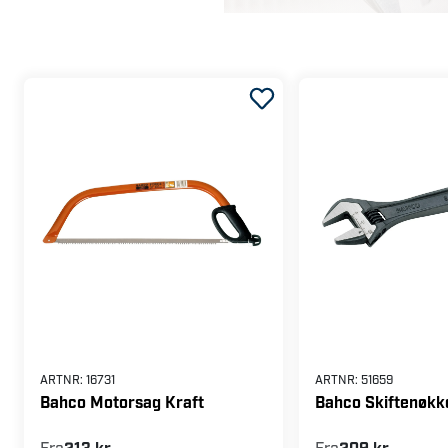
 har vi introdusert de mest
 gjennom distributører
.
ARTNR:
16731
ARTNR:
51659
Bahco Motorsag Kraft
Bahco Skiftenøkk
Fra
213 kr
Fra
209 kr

══════════

=== ACTIVITY ===
Restate the material above word for word, dropping the pictures.

=== TASK OUTPUT ===
 har vi introdusert de mest
 gjennom distributører
.
ARTNR:
16731
ARTNR:
51659
Bahco Motorsag Kraft
Bahco Skiftenøkk
Fra
213 kr
Fra
209 kr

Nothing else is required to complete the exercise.